National Chemistry Week volunteers, from left, faculty members Helen Tanzini (Chemistry) and Carlo Alfare (Chemistry), student Ray Miller, Bill Ehrhardt, a retired chemist and member of the American Chemical Society, students Rabiah Asif, Dowd Naik, Samuel Zdanowicz, Cedric Lary, Christina Konstantis and Kate Kingsley; and faculty members Linda Falkow (Biology), Ellen Genovesi (Biology) and Ralph Popp (Physics). Not pictured: Diane Hilker, Lisa Dunn, Jingrong Huang, Ron Russell, Thom Caggiano and Alex Grushow.
West Windsor, N.J. – As Mercer County Community College (MCCC) celebrates its 50th anniversary, another anniversary rolls around each year in October that mobilizes the college’s science and education students and faculty members. Since 1998, MCCC has collaborated with Rider University to lead the observance of National Chemistry Week (NCW) in Mercer County by fanning out to elementary schools across the region. (The College of New Jersey, Princeton University and representatives from the Trenton Section of the American Chemical Association have also participated.)
According to MCCC Professor of Chemistry Helen Tanzini, who coordinates the outreach program, “Our goal is to excite youngsters about the joys of chemistry and the mysteries of chemical processes – and, while we’re at it, create enthusiasm in the next generation about science and science careers.” This year, the weeklong observance was held from October 16 to 22.
Since its start, MCCC’s National Chemistry Week project has served approximately 12,000 students in 500 classes in 41 different schools. (Some schools have been visited multiple times.) All funding for materials comes from the Trenton Section of the American Chemical Society.
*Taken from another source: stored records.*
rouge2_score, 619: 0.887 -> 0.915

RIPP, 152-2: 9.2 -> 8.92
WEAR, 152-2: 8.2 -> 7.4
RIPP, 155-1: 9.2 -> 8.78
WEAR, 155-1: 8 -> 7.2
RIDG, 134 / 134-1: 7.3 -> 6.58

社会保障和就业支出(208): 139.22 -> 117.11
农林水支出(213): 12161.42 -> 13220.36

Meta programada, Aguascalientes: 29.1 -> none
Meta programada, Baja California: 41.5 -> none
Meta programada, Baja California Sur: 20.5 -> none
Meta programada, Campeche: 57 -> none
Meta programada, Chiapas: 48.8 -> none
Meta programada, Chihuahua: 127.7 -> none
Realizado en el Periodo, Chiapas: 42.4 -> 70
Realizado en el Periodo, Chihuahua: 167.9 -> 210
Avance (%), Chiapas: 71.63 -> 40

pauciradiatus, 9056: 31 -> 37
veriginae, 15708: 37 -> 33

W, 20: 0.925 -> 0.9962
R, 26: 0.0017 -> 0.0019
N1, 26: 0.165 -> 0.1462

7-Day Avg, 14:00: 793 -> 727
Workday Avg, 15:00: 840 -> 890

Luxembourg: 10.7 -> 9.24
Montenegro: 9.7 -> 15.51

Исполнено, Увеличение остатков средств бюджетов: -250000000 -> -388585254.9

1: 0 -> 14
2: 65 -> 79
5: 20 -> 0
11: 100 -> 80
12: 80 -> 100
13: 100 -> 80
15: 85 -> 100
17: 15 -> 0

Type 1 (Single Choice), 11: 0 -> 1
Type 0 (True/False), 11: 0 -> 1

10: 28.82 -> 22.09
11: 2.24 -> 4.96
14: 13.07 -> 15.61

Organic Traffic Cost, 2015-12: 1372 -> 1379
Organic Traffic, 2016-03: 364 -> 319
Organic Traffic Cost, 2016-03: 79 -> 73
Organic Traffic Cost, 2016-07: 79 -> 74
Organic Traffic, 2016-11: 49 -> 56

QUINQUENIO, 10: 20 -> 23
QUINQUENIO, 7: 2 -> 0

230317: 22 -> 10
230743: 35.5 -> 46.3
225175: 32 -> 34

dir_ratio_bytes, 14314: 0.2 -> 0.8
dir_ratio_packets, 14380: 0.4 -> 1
Tanzini stresses that not only is the program beneficial for the children, but also for the 30-plus college students who get the opportunity to play a leadership role as they teach and give back to their community. Students studying chemistry, biology, nursing and education have all participated, with numerous alumni returning to Mercer to volunteer. Those who are not available for the daytime trips pitch in by helping to prep and break down the equipment and materials, a big behind-the-scenes assignment that is essential to the volunteers' work.
This year, the students presented six experiments (with one in reserve if time allowed). All the volunteers concurred that the making of “slime” continues to be the show-stopper. A concoction of PVA and borax made in advance by students from Rider is mixed with glitter. The solution mimics the function of mucus found naturally in the body; each child is given his/her own cup to stir up and keep as a souvenir.
“The children get such a kick out of making their own slime that they can take home and show their families. And, it reinforces the message that chemistry is a fun and wondrous thing,” Tanzini said.
Among the other experiments were an “energy stick,” which uses long-lasting LED lights to teach about conductors of electricity; the use of Milk of Magnesia to present a colorful demonstration of acid/base neutralization; and the making of artificial snow by using a superabsorbent polymer powder that absorbs water and becomes fluffy.
A hearty endorsement of the program came from Beth Caufield, a teacher at Greenwood Elementary School in Hamilton, where eight classes enjoyed MCCC's chemistry show. “The presentations were fabulous. The students and teachers loved participating in your exciting and fun hands-on activities. Greenwood now has lots of future scientists who may grow up to give NCW presentations when they become college students!"